▸ Exercise
Copy nothing before the line containing "参考ページ2及び参考文献によると、本作は週刊新". Reproduce that line and all that follow, exactly, through the end of the records.

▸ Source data
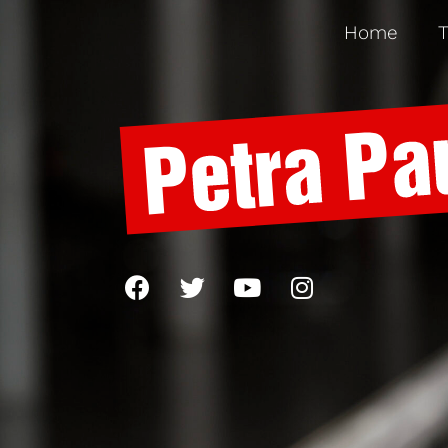
Home
T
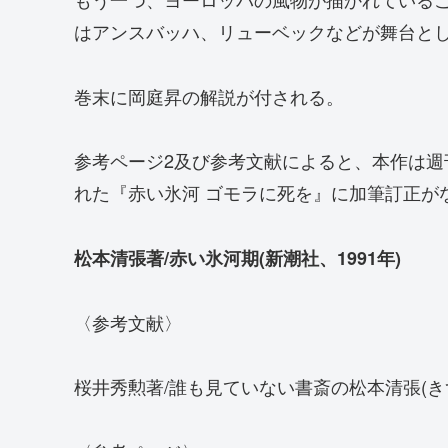
はアンスバッハ、リューベックなどが舞台と
巻末に岡庭昇の解説が付される。
参考ページ2及び参考文献によると、本作は週刊新
れた『赤い氷河 ゴモラに死を』に加筆訂正が
松本清張著/赤い氷河期(新潮社、1991年)
〈参考文献〉
桜井秀勲著/誰も見ていない書斎の松本清張(きず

▸ Answer area
参考ページ2及び参考文献によると、本作は週刊新
れた『赤い氷河 ゴモラに死を』に加筆訂正が
松本清張著/赤い氷河期(新潮社、1991年)
〈参考文献〉
桜井秀勲著/誰も見ていない書斎の松本清張(きず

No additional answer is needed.